1..2 Menentukan beberapa metode sterilisasi alat dan bahan yang digunakan dalam
pengamatan mikrobiologi.
1.3 Menentukan hal-hal penting yang harus diperhatikan sebelum dan sesudah melakukan
sterilisasi peralatan dan pengamatan mikrobiologi menurut metode sterilisasi yang
digunakan.
II. Prinsip Percobaan
Sterilisasi dilakukan untuk membebaskan bahan atau benda dari semua bentuk
kontaminasi yang dapat merugikan (Ahmadi, 2011). Prinsip awal alat sterilisasi didasarkan
pada jenis sterilisasi yang akan digunakan, ketersediaan alat sterilisasi di laboratorium
(Radji, 2017). Proses sterilisasi perlu dilakukan pada setiap alat praktikum yang akan
digunakan. Hal ini untuk mematikan mikroorganisme yang dapat mengkontaminasi
percobaan (Manurung, 2010).
Prinsip sterilisasi dilakukan untuk memperpanjang umur simpan bahan pangan dengan
cara membunuh mikroorganisme yang ada di dalamnya. Mikroorganisme yang tumbuh
pada produk pangan biasanya dapat mencemari produk pangan dan membuat makanan
lebih cepat basi. Mikroorganisme pembusuk bisa berupa bakteri, khamir (yeast) dan kapang
(jamur).
Sterilisasi dapat dilakukan menggunakan metode fisika dan kimia (Tille, 2017).

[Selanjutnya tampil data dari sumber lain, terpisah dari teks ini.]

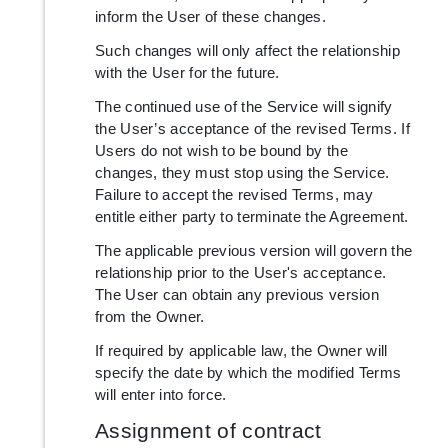
inform the User of these changes.
Such changes will only affect the relationship
with the User for the future.
The continued use of the Service will signify
the User’s acceptance of the revised Terms. If
Users do not wish to be bound by the
changes, they must stop using the Service.
Failure to accept the revised Terms, may
entitle either party to terminate the Agreement.
The applicable previous version will govern the
relationship prior to the User's acceptance.
The User can obtain any previous version
from the Owner.
If required by applicable law, the Owner will
specify the date by which the modified Terms
will enter into force.
Assignment of contract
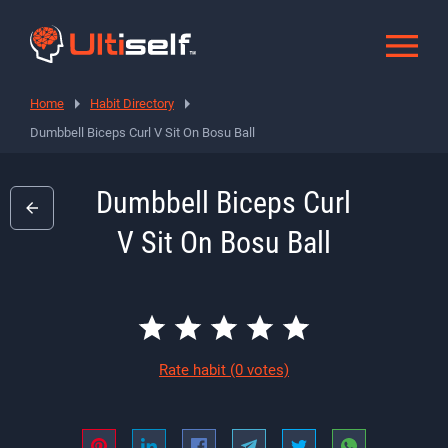
Home
Habit Directory
Dumbbell Biceps Curl V Sit On Bosu Ball
Dumbbell Biceps Curl
V Sit On Bosu Ball
Rate habit
(0 votes)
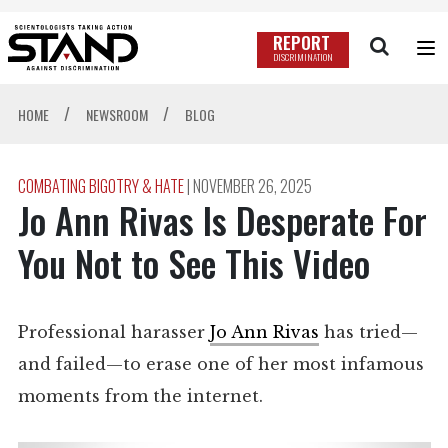
REPORT
DISCRIMINATION
/
/
HOME
NEWSROOM
BLOG
COMBATING BIGOTRY & HATE
|
NOVEMBER 26, 2025
Jo Ann Rivas Is Desperate For
You Not to See This Video
Professional harasser
Jo Ann Rivas
has tried—
and failed—to erase one of her most infamous
moments from the internet.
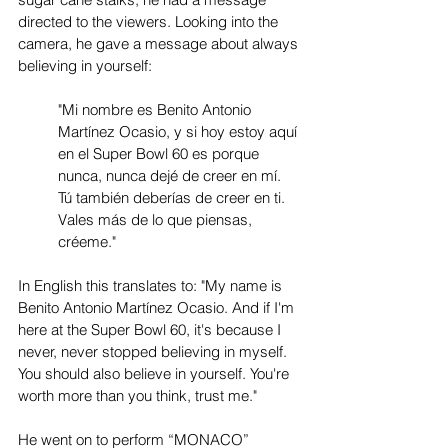
directed to the viewers. Looking into the 
camera, he gave a message about always 
believing in yourself:
"Mi nombre es Benito Antonio 
Martínez Ocasio, y si hoy estoy aquí 
en el Super Bowl 60 es porque 
nunca, nunca dejé de creer en mí. 
Tú también deberías de creer en ti. 
Vales más de lo que piensas, 
créeme."
In English this translates to: "My name is 
Benito Antonio Martínez Ocasio. And if I'm 
here at the Super Bowl 60, it's because I 
never, never stopped believing in myself. 
You should also believe in yourself. You're 
worth more than you think, trust me."
He went on to perform “MONACO” 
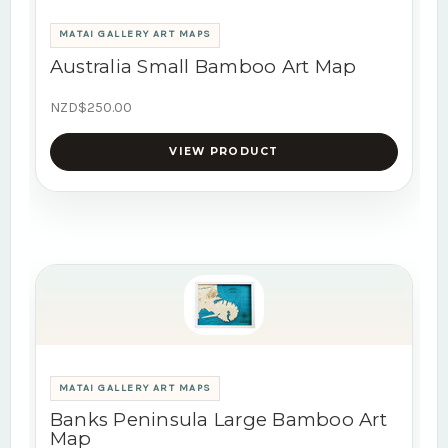
MATAI GALLERY ART MAPS
Australia Small Bamboo Art Map
NZD$250.00
VIEW PRODUCT
MATAI GALLERY ART MAPS
Banks Peninsula Large Bamboo Art
Map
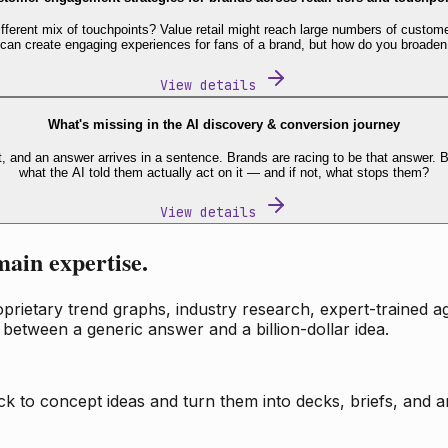
fferent mix of touchpoints? Value retail might reach large numbers of custome
 can create engaging experiences for fans of a brand, but how do you broaden
View details
What's missing in the AI discovery & conversion journey
t, and an answer arrives in a sentence. Brands are racing to be that answer
what the AI told them actually act on it — and if not, what stops them?
View details
main expertise.
ietary trend graphs, industry research, expert-trained age
 between a generic answer and a billion-dollar idea.
k to concept ideas and turn them into decks, briefs, and an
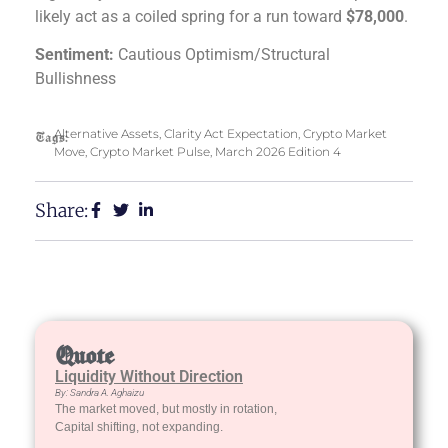
likely act as a coiled spring for a run toward
$78,000
.
Sentiment:
Cautious Optimism/Structural
Bullishness
Alternative Assets
,
Clarity Act Expectation
,
Crypto Market
Tags:
Move
,
Crypto Market Pulse
,
March 2026 Edition 4
Share:
Quote
Liquidity Without Direction
By: Sandra A. Aghaizu
The market moved, but mostly in rotation,
Capital shifting, not expanding.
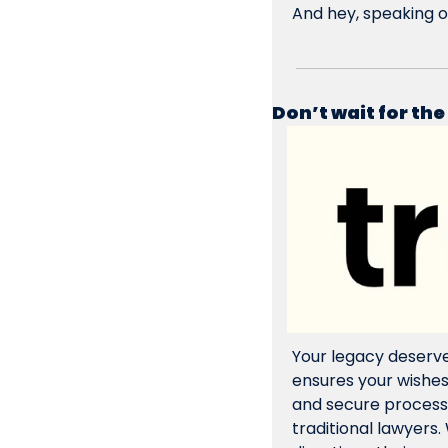
And hey, speaking o
Don’t wait for the
Your legacy deserve
ensures your wishe
and secure processin
traditional lawyers. 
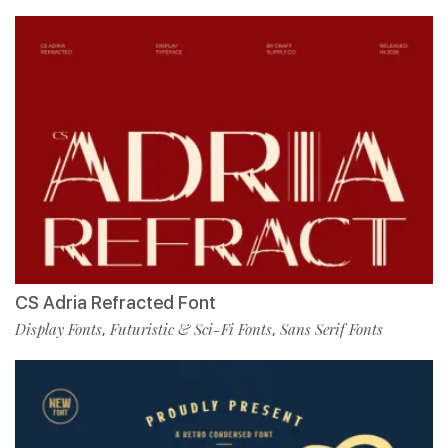
CS Adria Refracted Font
Display Fonts
Futuristic & Sci-Fi Fonts
Sans Serif Fonts
,
,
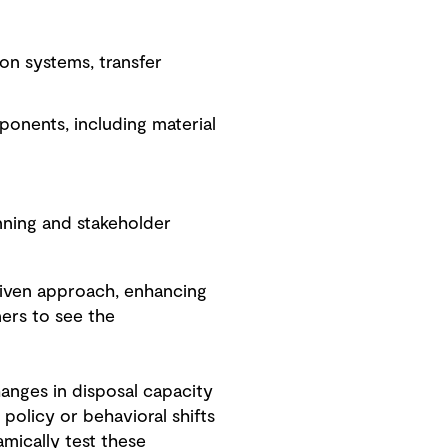
ion systems, transfer
onents, including material
anning and stakeholder
riven approach, enhancing
ners to see the
hanges in disposal capacity
y policy or behavioral shifts
mically test these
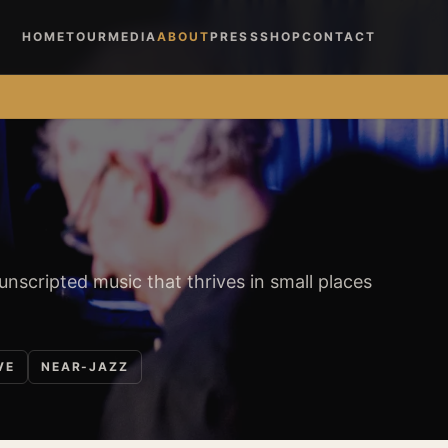
HOME
TOUR
MEDIA
ABOUT
PRESS
SHOP
CONTACT
 unscripted music that thrives in small places
VE
NEAR-JAZZ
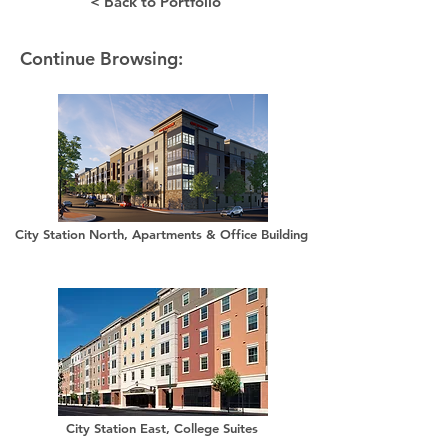
< Back to Portfolio
Continue Browsing:
City Station North, Apartments & Office Building
City Station East, College Suites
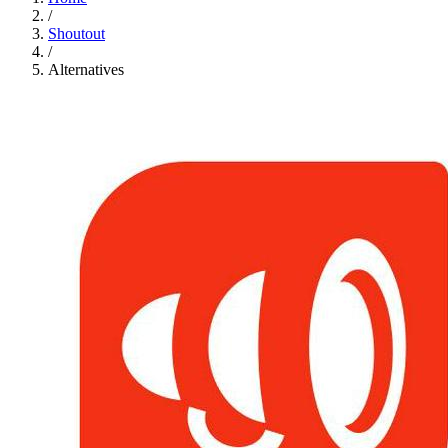
/
Shoutout
/
Alternatives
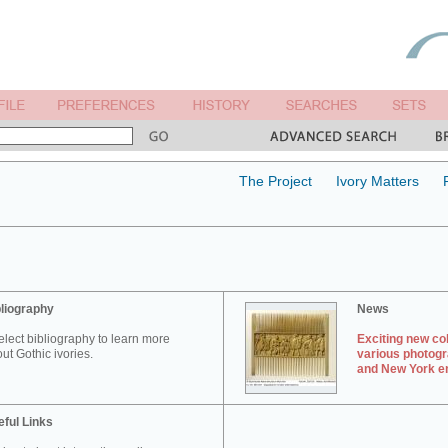
The Project
Ivory Matters
liography
News
elect bibliography to learn more
Exciting new col
ut Gothic ivories.
various photogr
and New York en
ful Links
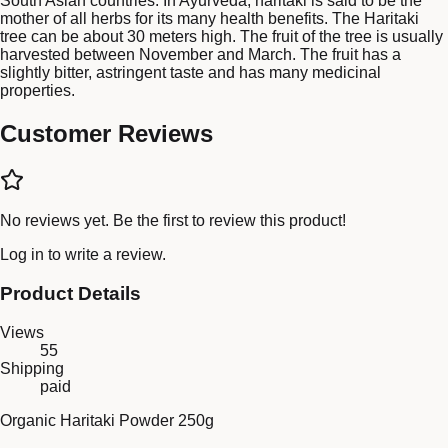
South Asian countries. In Ayurveda, haritaki is said to be the
mother of all herbs for its many health benefits. The Haritaki
tree can be about 30 meters high. The fruit of the tree is usually
harvested between November and March. The fruit has a
slightly bitter, astringent taste and has many medicinal
properties.
Customer Reviews
No reviews yet. Be the first to review this product!
Log in
to write a review.
Product Details
Views
55
Shipping
paid
Organic Haritaki Powder 250g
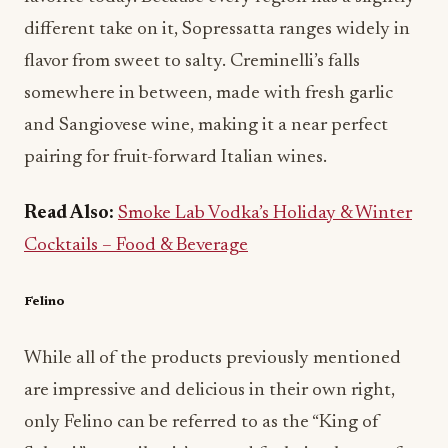
different take on it, Sopressatta ranges widely in
flavor from sweet to salty. Creminelli’s falls
somewhere in between, made with fresh garlic
and Sangiovese wine, making it a near perfect
pairing for fruit-forward Italian wines.
Read Also:
Smoke Lab Vodka’s Holiday & Winter
Cocktails – Food & Beverage
Felino
While all of the products previously mentioned
are impressive and delicious in their own right,
only Felino can be referred to as the “King of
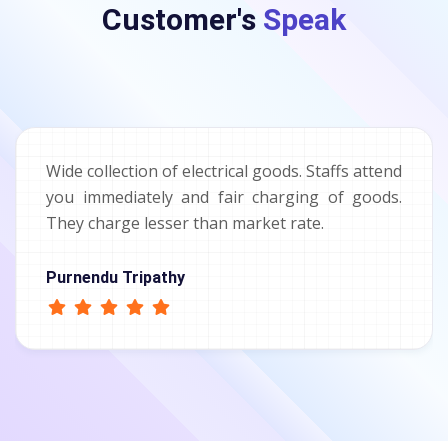
Customer's
Speak
Wide collection of electrical goods. Staffs attend
you immediately and fair charging of goods.
They charge lesser than market rate.
Purnendu Tripathy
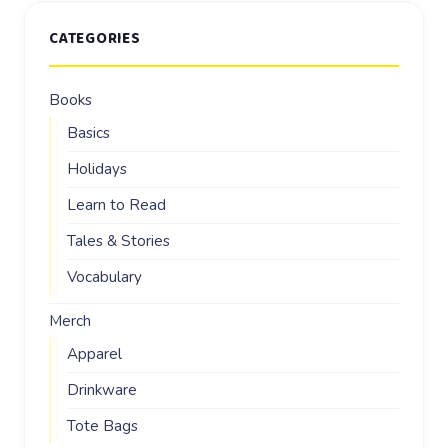
CATEGORIES
Books
Basics
Holidays
Learn to Read
Tales & Stories
Vocabulary
Merch
Apparel
Drinkware
Tote Bags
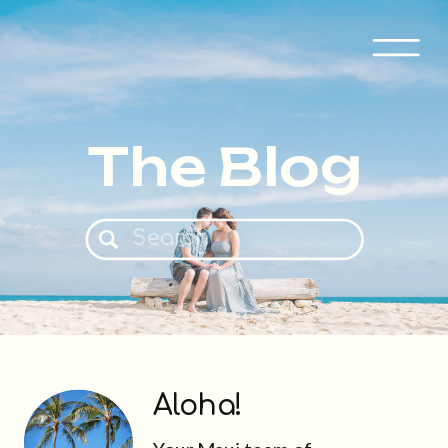
The Blog
Search
for:
Aloha!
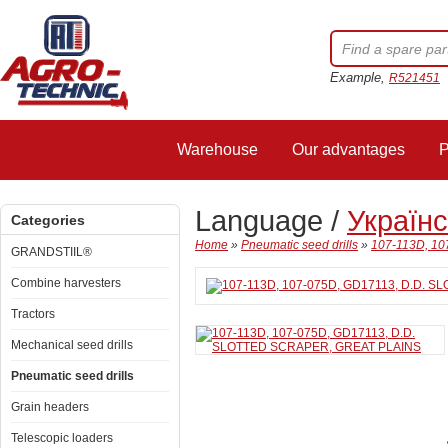
Example,
R521451
Warehouse
Our advantages
P
Language /
Україн
Categories
Home
»
Pneumatic seed drills
»
107-113D, 1
GRANDSTIIL®
Combine harvesters
Tractors
Mechanical seed drills
Pneumatic seed drills
Grain headers
Telescopic loaders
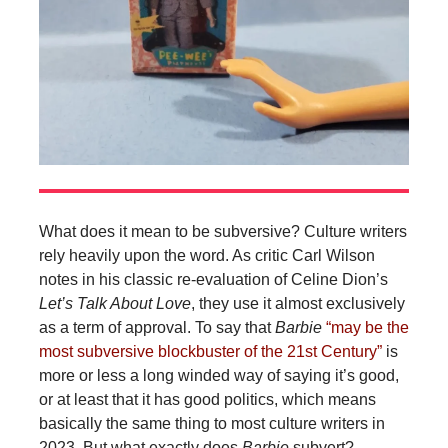
What does it mean to be subversive? Culture writers
rely heavily upon the word. As critic Carl Wilson
notes in his classic re-evaluation of Celine Dion’s
Let’s Talk About Love
, they use it almost exclusively
as a term of approval. To say that
Barbie
“may be the
most subversive blockbuster of the 21st Century”
is
more or less a long winded way of saying it’s good,
or at least that it has good politics, which means
basically the same thing to most culture writers in
2023. But what exactly does
Barbie
subvert?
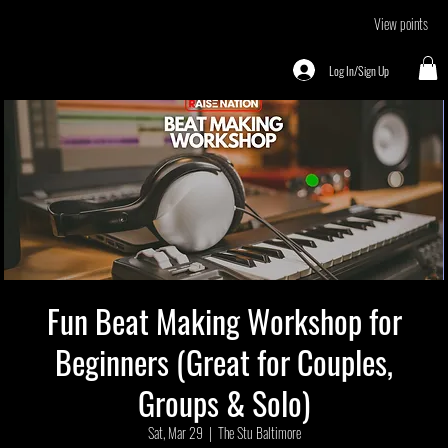
View points
Log In/Sign Up
Fun Beat Making Workshop for
Beginners (Great for Couples,
Groups & Solo)
Sat, Mar 29
  |  
The Stu Baltimore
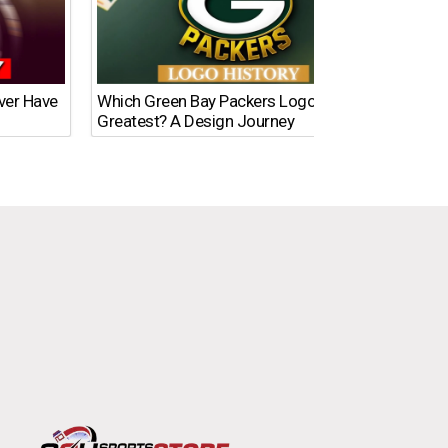
Ever Have
Which Green Bay Packers Logo Is the
What’s
Greatest? A Design Journey
Time?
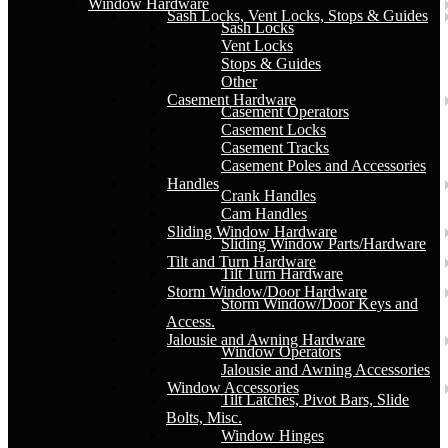
Window Hardware
Sash Locks, Vent Locks, Stops & Guides
Sash Locks
Vent Locks
Stops & Guides
Other
Casement Hardware
Casement Operators
Casement Locks
Casement Tracks
Casement Poles and Accessories
Handles
Crank Handles
Cam Handles
Sliding Window Hardware
Sliding Window Parts/Hardware
Tilt and Turn Hardware
Tilt Turn Hardware
Storm Window/Door Hardware
Storm Window/Door Keys and
Access.
Jalousie and Awning Hardware
Window Operators
Jalousie and Awning Accessories
Window Accessories
Tilt Latches, Pivot Bars, Slide
Bolts, Misc.
Window Hinges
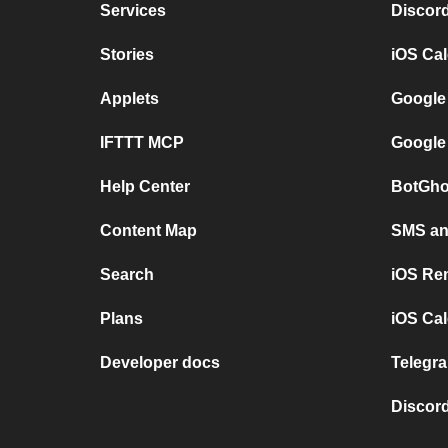
Services
Discor
Stories
iOS Ca
Applets
Google
IFTTT MCP
Google
Help Center
BotGho
Content Map
SMS and
Search
iOS Re
Plans
iOS Cal
Developer docs
Telegra
Discord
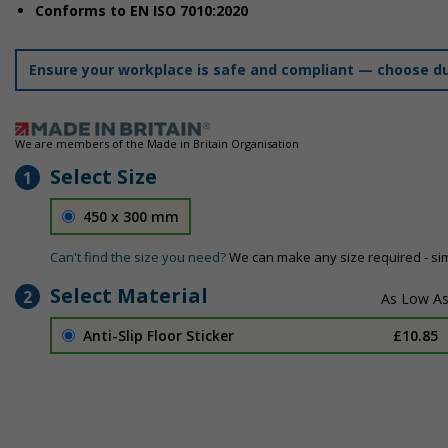
Conforms to EN ISO 7010:2020
Ensure your workplace is safe and compliant — choose dur
We are members of the Made in Britain Organisation
Select Size
1
450 x 300 mm
Can't find the size you need?
We can make any size required - si
Select Material
2
Anti-Slip Floor Sticker
£10.85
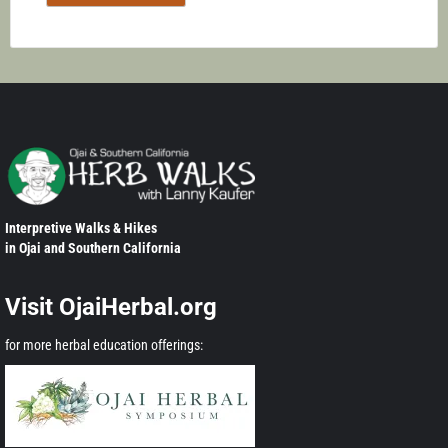
Interpretive Walks & Hikes
in Ojai and Southern California
Visit OjaiHerbal.org
for more herbal education offerings:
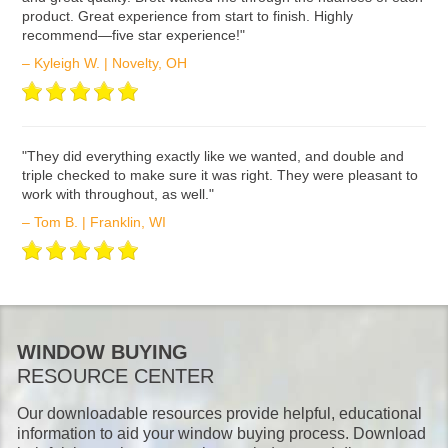
product. Great experience from start to finish. Highly
recommend—five star experience!"
– Kyleigh W. | Novelty, OH
ʺThey did everything exactly like we wanted, and double and
triple checked to make sure it was right. They were pleasant to
work with throughout, as well."
– Tom B. | Franklin, WI
WINDOW BUYING
RESOURCE CENTER
Our downloadable resources provide helpful, educational
information to aid your window buying process. Download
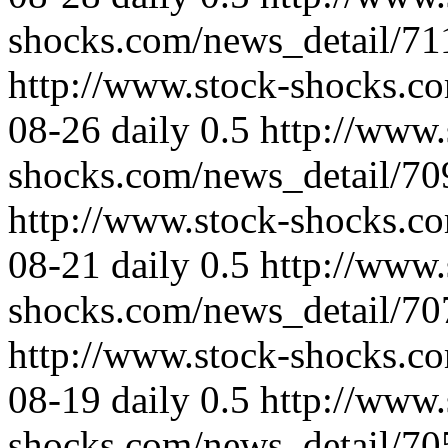
shocks.com/news_detail/71
http://www.stock-shocks.c
08-26
daily
0.5
http://www.
shocks.com/news_detail/70
http://www.stock-shocks.c
08-21
daily
0.5
http://www.
shocks.com/news_detail/70
http://www.stock-shocks.c
08-19
daily
0.5
http://www.
shocks.com/news_detail/70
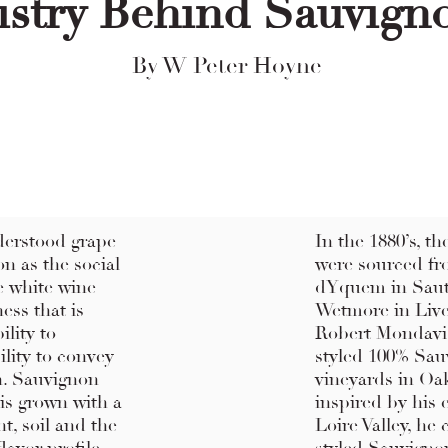
istry Behind Sauvign
By W Peter Hoyne
derstood grape
In the 1880’s, t
on as the social
were sourced fr
te white wine
dYquem in Saute
ess that is
Wetmore in Liver
ility to
Robert Mondavi 
ility to convey
styled 100% Sau
n. Sauvignon
vineyards in Oak
 is grown with a
inspired by his 
t, soil and the
Loire Valley, he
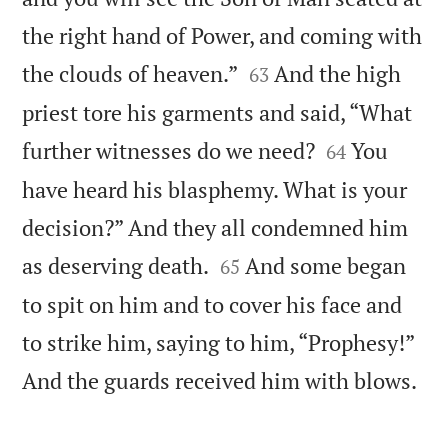
the right hand of Power, and coming with


the clouds of heaven.”
And the high
63
priest tore his garments and said, “What


further witnesses do we need?
You
64
have heard his blasphemy. What is your
decision?” And they all condemned him


as deserving death.
And some began
65
to spit on him and to cover his face and
to strike him, saying to him, “Prophesy!”

And the guards received him with blows.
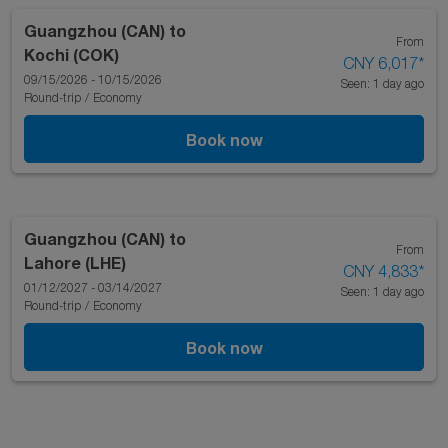
Guangzhou (CAN)
to
From
Kochi (COK)
CNY 6,017
*
09/15/2026 - 10/15/2026
Seen: 1 day ago
Round-trip
/
Economy
Book now
Guangzhou (CAN)
to
From
Lahore (LHE)
CNY 4,833
*
01/12/2027 - 03/14/2027
Seen: 1 day ago
Round-trip
/
Economy
Book now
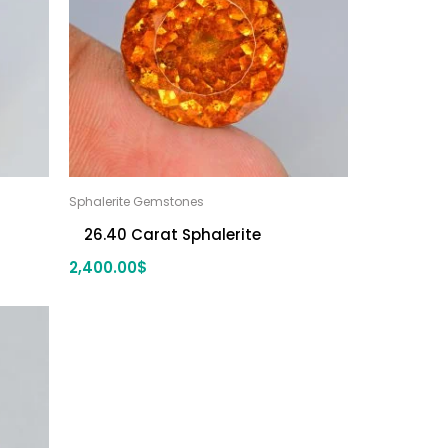
Sphalerite Gemstones
26.40 Carat Sphalerite
2,400.00
$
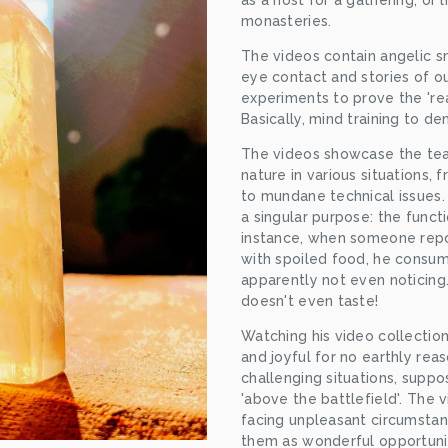
as a host for a gathering, or 
monasteries.
The videos contain angelic smi
eye contact and stories of ou
experiments to prove the 'real
Basically, mind training to de
The videos showcase the tea
nature in various situations, 
to mundane technical issues. 
a singular purpose: the functi
instance, when someone report
with spoiled food, he consume
apparently not even noticing.
doesn't even taste!
Watching his video collectio
and joyful for no earthly reas
challenging situations, suppo
'above the battlefield'. The v
facing unpleasant circumstanc
them as wonderful opportunit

Sterilisasi dengan metode fisika dapat dilakukan dengan pemanasan kering (pemijaran,
pembakaran, hot air oven), pemanasan basah (dengan tekanan tinggi, contohnya
menggunakan autoklaf), filtrasi (filtrasi berupa cairan, filtrasi berupa udara).
Prinsip kerja autoklaf dilakukan dengan digunakannya uap air jenuh pada tekanan di
atas tekanan atmosfer yang digunakan untuk memanaskan isi autoklaf. Secara umum,
autoklaf sudah dirancang bekerja pada temperatur 121oC dengan tekanan 103,4 kPa (15 lbf
in-2) atau pada temperatur 115oC dengan tekanan 69 kPa (10 lbf in-2) (Gilang & Deni,
2017).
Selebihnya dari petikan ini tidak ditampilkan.